All jolly scientific, but Prof Plant stepped a little way outside of his area of expertise when dealing with the Drinkaware campaign. If the drinks industry “really wanted to save lives it would use the £100m to buy helicopters for Afghanistan”.

Prof Plant should be warned against trying to ride two hobby-horses at the same time.

 

Artificial alcohol: a dangerous invention

I was worried I’d been a little hard on Prof David Nutt in my last diary entry. My concerns were eased yesterday, though, when Nutt turned out for the Currant Bun with his own patent solution to the nation’s alcohol problems.

His invention of artificial alcohol first came up in that Horizon programme a few weeks ago, of course. Then I thought he was joking. But it seems he really believes this stuff – whatever it is – could replace alcohol drinks within 25 years.

Leaving aside the question of whether ex drugs czars should be in the business of inventing new drugs, it reveals Nutt’s total misunderstanding of why most of us drink.

Unlike many drugs, alcohol is not taken purely for the alcohol hit. Because it has such a simple molecular structure it comes in countless forms and its effect on us varies according to many variables including the situation in which it is drunk.

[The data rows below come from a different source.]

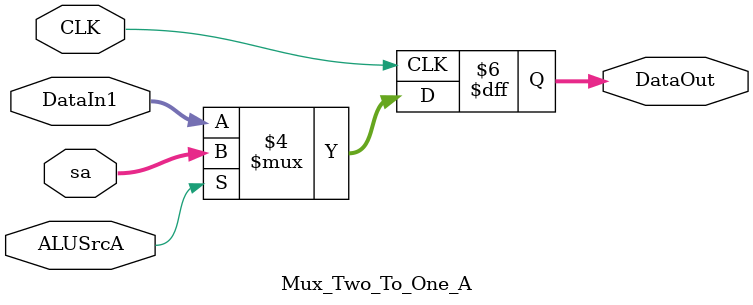
<source format=v>
`timescale 1ns / 1ps


module Mux_Two_To_One_A(CLK, ALUSrcA, DataIn1, sa, DataOut );
    inout CLK;
    input ALUSrcA;
    input [31:0] DataIn1;
    input [31:0] sa;
    output reg [31:0] DataOut;

    always@( negedge CLK) begin
        if ( ALUSrcA == 0 )
            DataOut = DataIn1;
        else
            DataOut = sa; // ¶Ôsa½øÐÐÀ©Õ¹
    end

endmodule

</source>
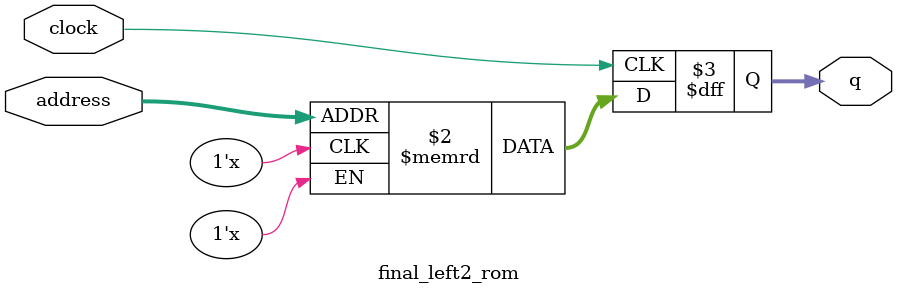
<source format=sv>
module final_left2_rom (
	input logic clock,
	input logic [9:0] address,
	output logic [2:0] q
);

logic [2:0] memory [0:1023] /* synthesis ram_init_file = "./final_left2/final_left2.mif" */;

always_ff @ (posedge clock) begin
	q <= memory[address];
end

endmodule

</source>
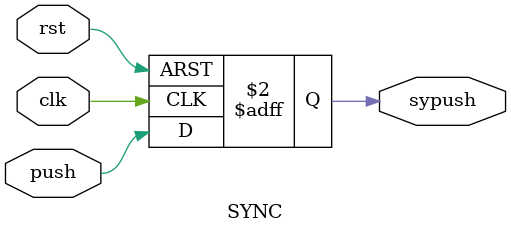
<source format=v>
module SYNC(sypush,push,clk,rst);
	input push,clk,rst;
	output sypush;
	wire push,clk,rst;
	reg sypush;

	always @(posedge clk or posedge rst)
	begin
		if (rst) sypush <=0;
		else sypush <=push;
	end
endmodule
</source>
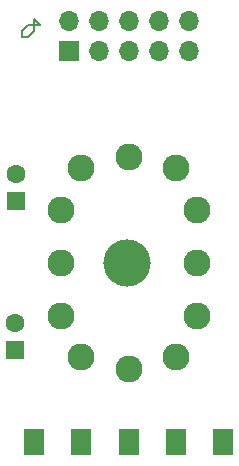
<source format=gbr>
%TF.GenerationSoftware,KiCad,Pcbnew,(6.0.0)*%
%TF.CreationDate,2023-04-30T17:40:05-04:00*%
%TF.ProjectId,nixitest1,6e697869-7465-4737-9431-2e6b69636164,rev?*%
%TF.SameCoordinates,Original*%
%TF.FileFunction,Soldermask,Bot*%
%TF.FilePolarity,Negative*%
%FSLAX46Y46*%
G04 Gerber Fmt 4.6, Leading zero omitted, Abs format (unit mm)*
G04 Created by KiCad (PCBNEW (6.0.0)) date 2023-04-30 17:40:05*
%MOMM*%
%LPD*%
G01*
G04 APERTURE LIST*
G04 Aperture macros list*
%AMRoundRect*
0 Rectangle with rounded corners*
0 $1 Rounding radius*
0 $2 $3 $4 $5 $6 $7 $8 $9 X,Y pos of 4 corners*
0 Add a 4 corners polygon primitive as box body*
4,1,4,$2,$3,$4,$5,$6,$7,$8,$9,$2,$3,0*
0 Add four circle primitives for the rounded corners*
1,1,$1+$1,$2,$3*
1,1,$1+$1,$4,$5*
1,1,$1+$1,$6,$7*
1,1,$1+$1,$8,$9*
0 Add four rect primitives between the rounded corners*
20,1,$1+$1,$2,$3,$4,$5,0*
20,1,$1+$1,$4,$5,$6,$7,0*
20,1,$1+$1,$6,$7,$8,$9,0*
20,1,$1+$1,$8,$9,$2,$3,0*%
G04 Aperture macros list end*
%ADD10C,0.150000*%
%ADD11C,4.000000*%
%ADD12C,2.280000*%
%ADD13R,1.750000X2.250000*%
%ADD14RoundRect,0.160000X0.640000X-0.640000X0.640000X0.640000X-0.640000X0.640000X-0.640000X-0.640000X0*%
%ADD15C,1.600000*%
%ADD16R,1.700000X1.700000*%
%ADD17O,1.700000X1.700000*%
G04 APERTURE END LIST*
D10*
X80970000Y-60860000D02*
X80970000Y-60360000D01*
X82470000Y-59860000D02*
X81970000Y-59360000D01*
X81970000Y-60360000D02*
X81470000Y-60860000D01*
X81970000Y-59360000D02*
X81970000Y-60360000D01*
X80970000Y-60360000D02*
X81470000Y-59860000D01*
X81470000Y-59860000D02*
X82470000Y-59860000D01*
X81470000Y-60860000D02*
X80970000Y-60860000D01*
D11*
%TO.C,U2*%
X89850000Y-80020000D03*
D12*
X86000000Y-72000000D03*
X84250000Y-75500000D03*
X84250000Y-80000000D03*
X84250000Y-80000000D03*
X84250000Y-84500000D03*
X86000000Y-88000000D03*
X90000000Y-89000000D03*
X94000000Y-88000000D03*
X95750000Y-84500000D03*
X95750000Y-80000000D03*
X95750000Y-75500000D03*
X94000000Y-72000000D03*
X90000000Y-71000000D03*
%TD*%
D13*
%TO.C,J6*%
X98000000Y-95125000D03*
%TD*%
%TO.C,J5*%
X94000000Y-95125000D03*
%TD*%
%TO.C,J3*%
X90000000Y-95125000D03*
%TD*%
D14*
%TO.C,NE1*%
X80390000Y-87370000D03*
D15*
X80390000Y-85120000D03*
%TD*%
D14*
%TO.C,NE2*%
X80430000Y-74735000D03*
D15*
X80430000Y-72485000D03*
%TD*%
D13*
%TO.C,J4*%
X86000000Y-95125000D03*
%TD*%
%TO.C,J2*%
X82000000Y-95125000D03*
%TD*%
D16*
%TO.C,J1*%
X84910000Y-62020000D03*
D17*
X84910000Y-59480000D03*
X87450000Y-62020000D03*
X87450000Y-59480000D03*
X89990000Y-62020000D03*
X89990000Y-59480000D03*
X92530000Y-62020000D03*
X92530000Y-59480000D03*
X95070000Y-62020000D03*
X95070000Y-59480000D03*
%TD*%
M02*

</source>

We are able to appreciate these different forms, and even discourse pretentiously on them. I’m not sure this is true of any other drug, and it’s one of the things that makes alcohol special. The psychoactive effect is heavily mediated through culture – and that helps reduce the possibility of its misuse.

Unless Nutt’s alcohol substitute can do all that it’s a dangerous invention. Fortunately it’ll never happen.